- [Written task] Quote the rows below word for word, but leave the pictures out.

[Data items]
□ □ □ □ □ □ □

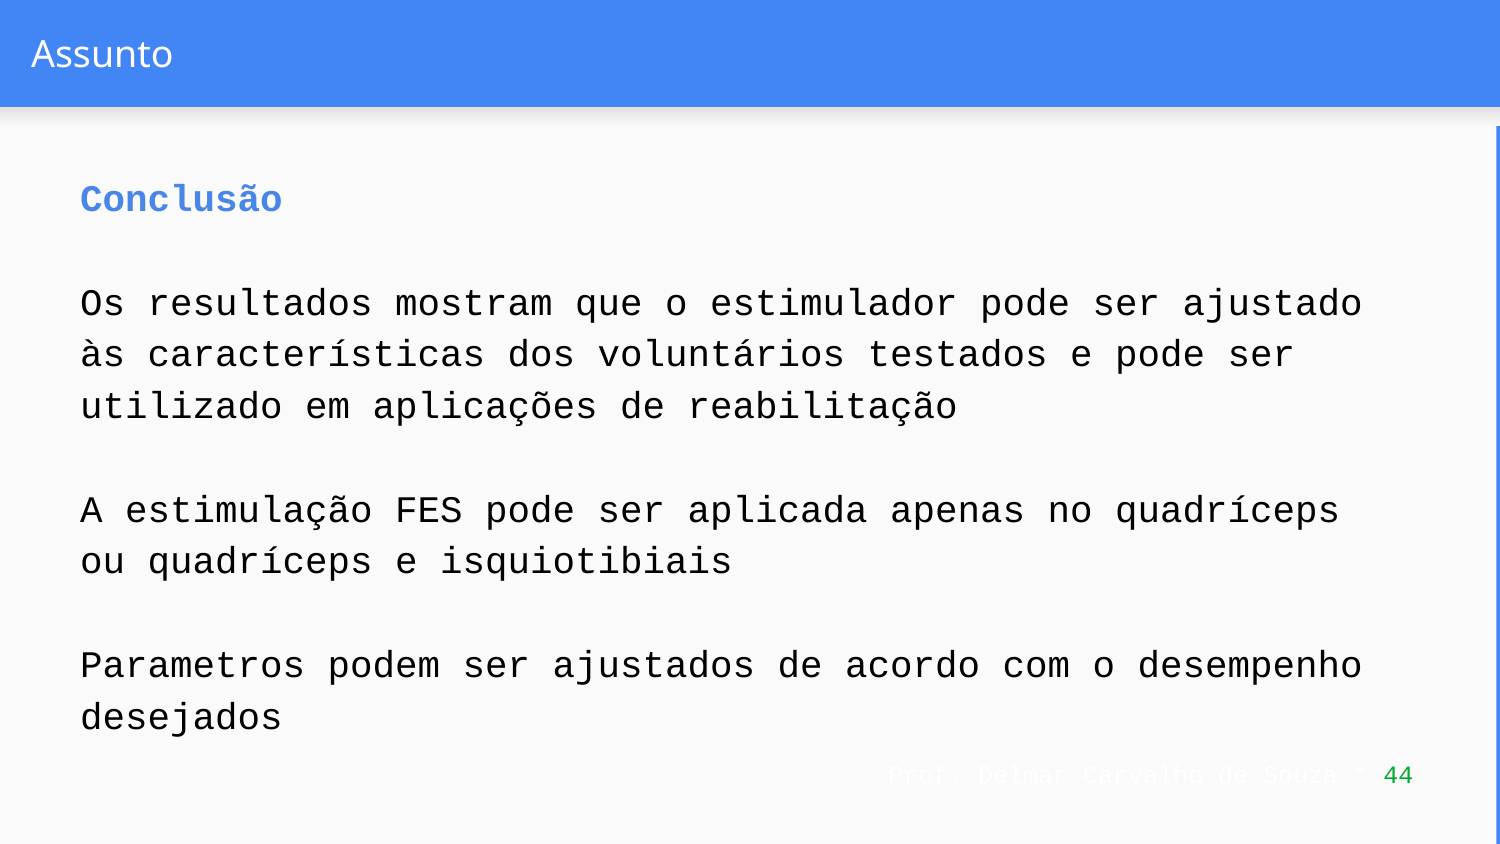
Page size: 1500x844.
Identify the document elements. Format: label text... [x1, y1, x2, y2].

title Assunto [16, 2, 1464, 102]
text_box Conclusão Os resultados mostram que o estimulador pode ser ajustado às características dos voluntários testados e pode ser utilizado em aplicações de reabilitação A estimulação FES pode ser aplicada apenas no quadríceps ou quadríceps e isquiotibiais Parametros podem ser ajustados de acordo com o desempenho desejados [40, 152, 1447, 780]
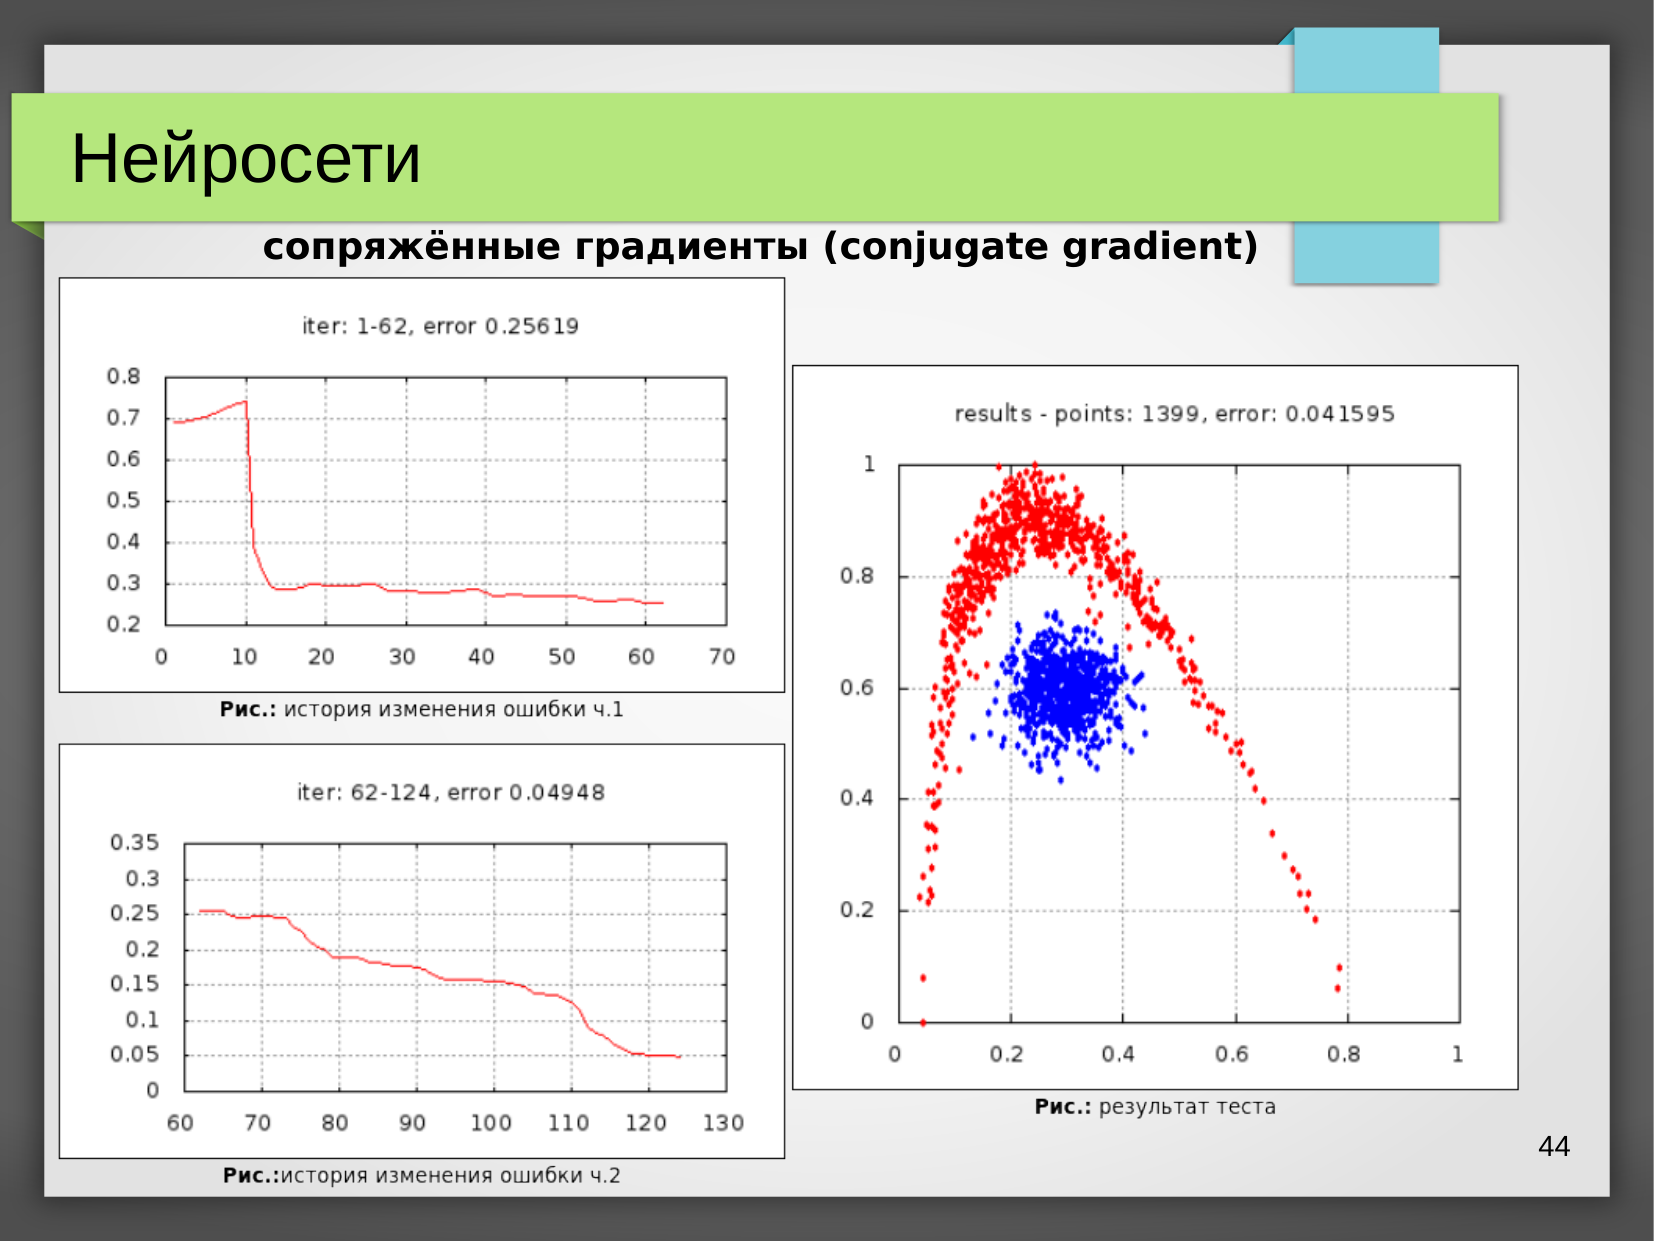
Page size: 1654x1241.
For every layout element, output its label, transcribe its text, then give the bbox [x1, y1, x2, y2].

□ □ □ □ □ □ □

- [Answer to this task]
Page size: 1500x844.
Identify the document elements. Format: label text... [x1, y1, x2, y2].

title Assunto [16, 2, 1464, 102]
text_box Conclusão Os resultados mostram que o estimulador pode ser ajustado às características dos voluntários testados e pode ser utilizado em aplicações de reabilitação A estimulação FES pode ser aplicada apenas no quadríceps ou quadríceps e isquiotibiais Parametros podem ser ajustados de acordo com o desempenho desejados [40, 152, 1447, 780]
Page size: 1654x1241.
For every layout element, output its label, transcribe its text, then give the bbox [x1, y1, x2, y2].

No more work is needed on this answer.